Not every exploration into new territory need be a super meaningful one.  Sometimes a session or two is enough for you to decide whether you want to bother investing more time into it or whether it (or the teacher for that matter) is just not your cup of tea.


----------



## Flying Crane (Apr 5, 2011)

dancingalone said:


> Michael, I agree with 99% of what you're saying. That said, Manny is obviously searching for something to supplement/replace his existing TKD training with. Comparing kata with his friend may be a good way for him to decide if karate (Shito-ryu, that is) is for him or not.
> 
> Not every exploration into new territory need be a super meaningful one. Sometimes a session or two is enough for you to decide whether you want to bother investing more time into it or whether it (or the teacher for that matter) is just not your cup of tea.


 
very good points, I agree.


----------



## Bill Mattocks (Apr 5, 2011)

Sanchin is for everyone.  You don't even have to be a martial artist to practice sanchin kata.  It's got what you need.

Sanchin breathing is even being noted now as being beneficial to your life and health.  Westerners breathe wrong starting soon after birth.  We breathe from the top, expanding our ribcage to take in air.  We weren't designed to work that way.  Sanchin breathing emphasizes breathing from the diaphragm, as we were designed to breath in the first place.  This brings in more air, and distributes it better in the lungs to give more oxygen to the lung tissue which needs it.  In through the nose, out through the mouth.

Low centered balance with a gripping or rooted stance teaches staying over your one-point, keeping your power in your hara, develops chinkuchi.

I am a mere beginner, but I already know the good it has done me.  It informs all my other kata, all my stances, all my breathing.  Everything is sanchin.

I'd recommend it for anyone.  Learn as much or as little of it as you can absorb; it's got more and more to offer as you get into it, but there is plenty for even the beginner like me.


----------



## Never_A_Reflection (Apr 5, 2011)

I think that trading forms is very interesting and can be a huge benefit  to both parties, but you have to be knowledgeable AND willing to learn.

Sanchin or Naihanchi/Tekki.  Both kata are considered to be the "heart" of various styles and are often taught first.  They contain very valuable basic concepts and I'm sure your friend can explain them as he teaches you, at least to the level necessary for someone learning the first kata of a style.  Now, if he doesn't know those or they aren't a key part of his style then obviously they won't be your best option--your best bet is going to be to learn whatever he thinks would suit you best and go from there.
============
WORK TO COMPLETE >> Continue the kata forum thread, starting after its final sentence. The lines have no connection to the kata forum thread.

SUPPLIED DATA >>
============
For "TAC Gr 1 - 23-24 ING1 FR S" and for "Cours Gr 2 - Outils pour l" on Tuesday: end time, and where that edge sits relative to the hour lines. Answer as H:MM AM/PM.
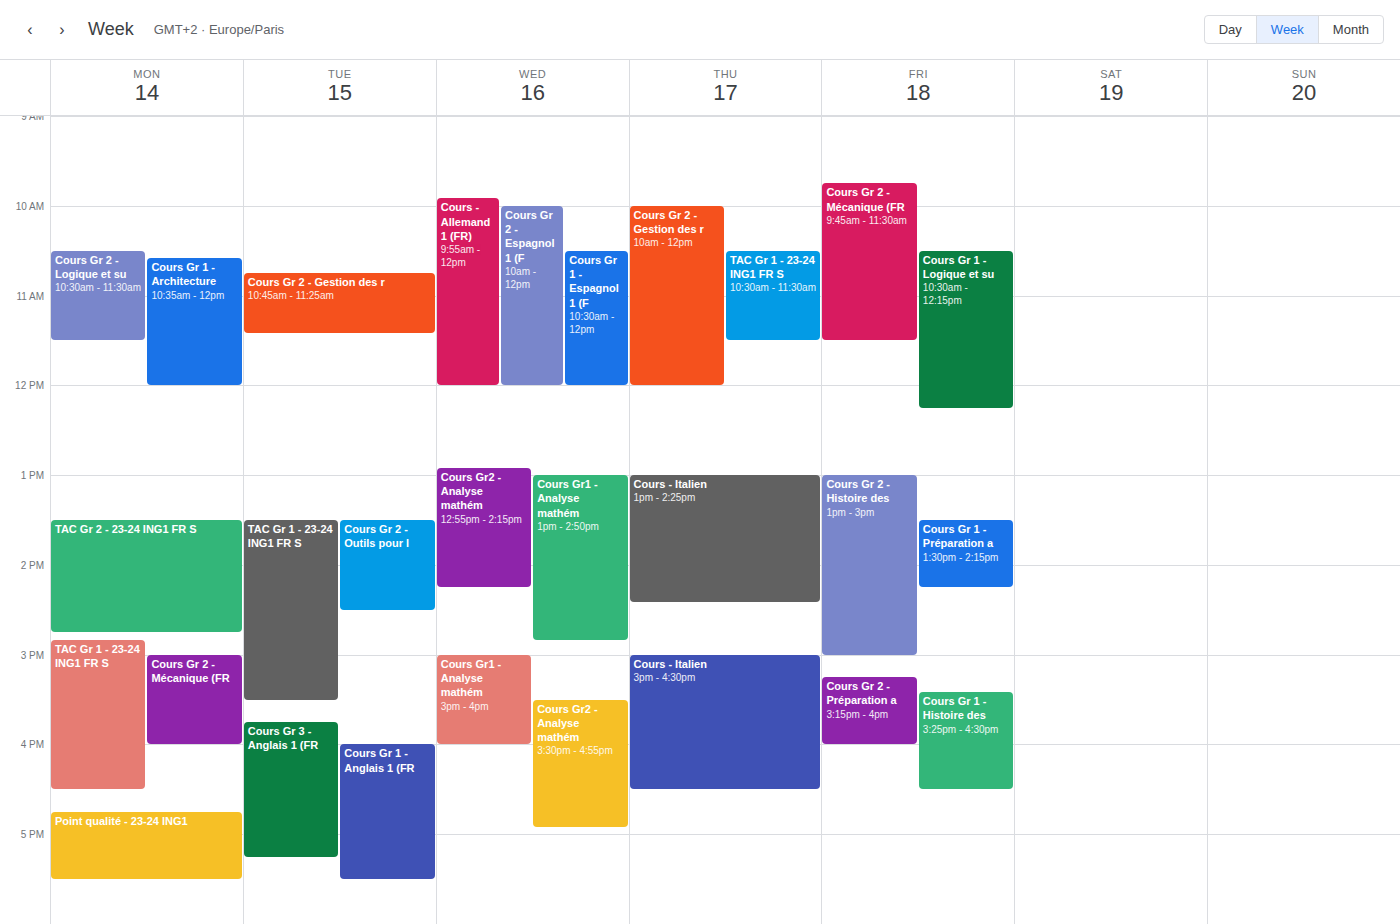
"TAC Gr 1 - 23-24 ING1 FR S": 3:30 PM, halfway between the 3 PM and 4 PM lines. "Cours Gr 2 - Outils pour l": 2:30 PM, halfway between the 2 PM and 3 PM lines.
============
REPLY TO THE TASK >>
----------



## searcher (Apr 5, 2011)

I am loving this.

I want to make a few recommendations:

Seisan-The first one in Isshinryu and the first for Chito-ryu.    One of my favorite kata and, IMO, one of the most important kata.
http://www.youtube.com/watch?v=NrcUAJR8ECk 
Sochin-an absolutely great kata and one that is often overlooked by many karateka.

Rohai-I have a special place for this kata in my list.   I used it for years at demonstrations and for competition.  Rohai can come in some variations.  I like Rohai Dai from Chito-ryu.

Naihanchi-very good representation of karate kata.    Loved heavily by Choki Motobu and those that have followed his example.



Manny-it all depends on what you are wanting to get from the kata.    I hope it is not just for show and you learn some bunkai for the kata you decide to learn.   No bunkai=dancing.


----------



## K-man (Apr 5, 2011)

I go along with Bill and his recommendation of Sanchin. I also reinforce his adage "everything is Sanchin", but you will need a skillful practitioner to show you what that means. With respect to all who practise other than Okinawan Goju and Uechi Ryu, I believe most other styles followed or varied the Goju form of Chojun Miyagi. The Uechi Ryu and Goju forms of Sanchin came from the same region of China, Fujian province, but are significantly different. Miyagi closed the hands and slowed the strike to train 'extension'. The Uechi Ryu form is closer to the original Chinese form.

http://www.youtube.com/watch?v=B7YDkZrJ-V0&feature=related 

.. and the Jundokan version as taught by Miyagi.





 
With regard to any other kata from any style, I would only learn it if the person showing you the kata can also show you plausible bunkai for the entire kata. (As *Searcher* said kata=bunkai). Without the bunkai kata is just a choreographed combination of techniques. I don't believe it's worth learning any kata just for the sake of performing it. 

Here is an example of bunkai performed by Masaji Taira Sensei at the Jundokan. For those who know Gekisai Dai Ichi kata, they will recognise that this is just the kata performed from start to finish. If Tori doesn't block at any stage, he gets hit and the bunkai finishes. From start to finish, all Tori does from the first punch is respond. All his responses are predicted. Either he gets hit (game over) or he blocks with his only option. If he manages to block the bunkai continues. In reality, that wouldn't be for too long.

http://www.youtube.com/watch?v=IwMZNPkCdL0&feature=related

It will be my great privilege to train with Taira Sensei in Australia next week. 

All traditional kata are good and I like Naihanchi in particular even though it is not a Goju kata. Of the Goju kata, I like Shisochin as the bunkai is great. Here is a slow version which shows the kihon kata. Sorry, I don't have a clip of the bunkai.

http://www.bing.com/videos/search?q...119362A5CCC2A4CD4F87119362A5CCC2A4&FORM=LKVR2#
:asian:


----------



## TimoS (Apr 12, 2011)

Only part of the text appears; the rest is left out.